About a week ago I was driving the car on a dual carriageway with Teenager next to me in the front. I was experiencing mild road rage at someone going at 50mph in front of me. I observed dryly:
“Drivers like that just make me woedend!”
As I glanced sideways, I was met with a little blank face smiling back at me. As a quiet unease was forming in the back of mind I asked her doubtfully:
“Teenager; is woedend an English word?”
“I don’t know that word, but it sounds OK.” She answered solicitously.
Right, I was thinking to myself: it’s spelt with a ‘w’ which is pronounced as ‘v’ and it’s spelt with an ‘oe’ which is pronounced as ‘oo’. That’s Dutch spelling, I concluded.
“Teenager, it’s a Dutch word meaning ‘furious’.”
She immediately launched into a list of things she was feeling woedend about:
“I am woedend about being different to other kids, I am woedend about you always being ‘right’, I am woedend about not being able to concentrate at school, etc…”
OK, that’s another word that had been adopted into the family vocabulary. It will join the Dutch oen (pronounced as oon in ‘noon’) and the Hungarian ‘sipirc’ (pronounced as shiepierts) among other favourites. Oen is slang for ‘silly, foolish, stupid’, a bit like ‘woolly’ (I am not sure if I spelt that correctly?). It’s the sort of expression that you won’t find in any dictionary, it exists only in spoken language. Yet my children take a great exception to this word and get highly offended if I call them an oen (“Don’t ever call me stupid, Mum!”). Sipirc needs to be spoken with vehement Hungarian emphasis, accompanied by a gesture: a stretched out arm and index finger pointing at the nearest exit. It’s best used on animals and small children.
And to answer my own question: can there be thought without language? Yes, in my mind at least. My thoughts always materialise initially in either the form of images or abstract concepts describing the ‘function’ of the word/phrase I am looking for. One very common difficulty I have, for example, is to find the word for ‘woodpecker’ (not that it’s a word I use a lot, but when I need it it’s never there). My first thought is always ‘the bird that pulls the worms out of the tree trunk, i.e.: the tree doctor’ (a bit childish I know…). From this starting point, it’s hard to get to woodpecker, because the word ‘tree’ instead of ‘wood’ is stuck in my mind and I can’t get any further. This is a learnt association turned into a habit, and my brain goes down the same neural pathway every single time!
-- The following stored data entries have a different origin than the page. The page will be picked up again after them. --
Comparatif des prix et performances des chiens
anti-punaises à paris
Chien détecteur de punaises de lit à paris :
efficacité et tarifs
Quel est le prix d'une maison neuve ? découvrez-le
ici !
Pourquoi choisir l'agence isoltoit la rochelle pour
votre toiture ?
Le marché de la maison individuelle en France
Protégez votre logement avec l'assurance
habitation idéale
Very frustrating…
The same thing happens when I am trying to recall the name for ‘clothes pegs’. The first concept I think of is ‘the things that pinch the clothes to the washing line’ and immediately the Dutch word knijpers comes to mind, which literally means ‘pinchers’ as well as ‘pegs’ in Dutch. Once I arrived at the most intuitive word to express what I am trying to say in my own special way, I come to a dead-end until a family member comes to my rescue and reminds me of the word ‘pegs’.
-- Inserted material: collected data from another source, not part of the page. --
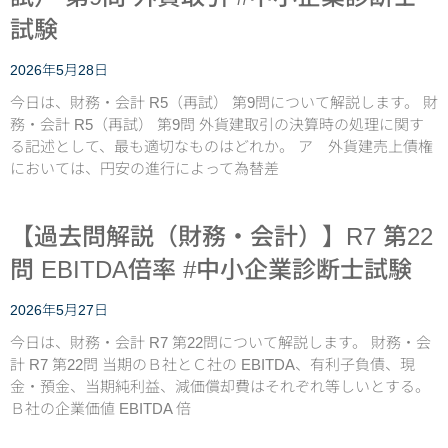
試験
2026年5月28日
今日は、財務・会計 R5（再試） 第9問について解説します。 財
務・会計 R5（再試） 第9問 外貨建取引の決算時の処理に関す
る記述として、最も適切なものはどれか。 ア 外貨建売上債権
においては、円安の進行によって為替差
【過去問解説（財務・会計）】R7 第22
問 EBITDA倍率 #中小企業診断士試験
2026年5月27日
今日は、財務・会計 R7 第22問について解説します。 財務・会
計 R7 第22問 当期のＢ社とＣ社の EBITDA、有利子負債、現
金・預金、当期純利益、減価償却費はそれぞれ等しいとする。
Ｂ社の企業価値 EBITDA 倍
The examples are endless. The problem seems to be that my mind automatically goes to find the most treffend expression. Treffend, a lovely Dutch word, (in this context) means ‘something that hits the nail on the head’. The Hungarian equivalent would be találó ‘something that hits the spot’, derived from találat which means ‘a hit’ (as in the context of shooting). My brain’s efforts to provide me with the most meaningful and concise expression that matches the image/concept to be expressed, often end in a multilingual meltdown. I think Teenager is right in her diagnosis: speaking 3 languages has permanently damaged my brain. It’s a price I am prepared to pay.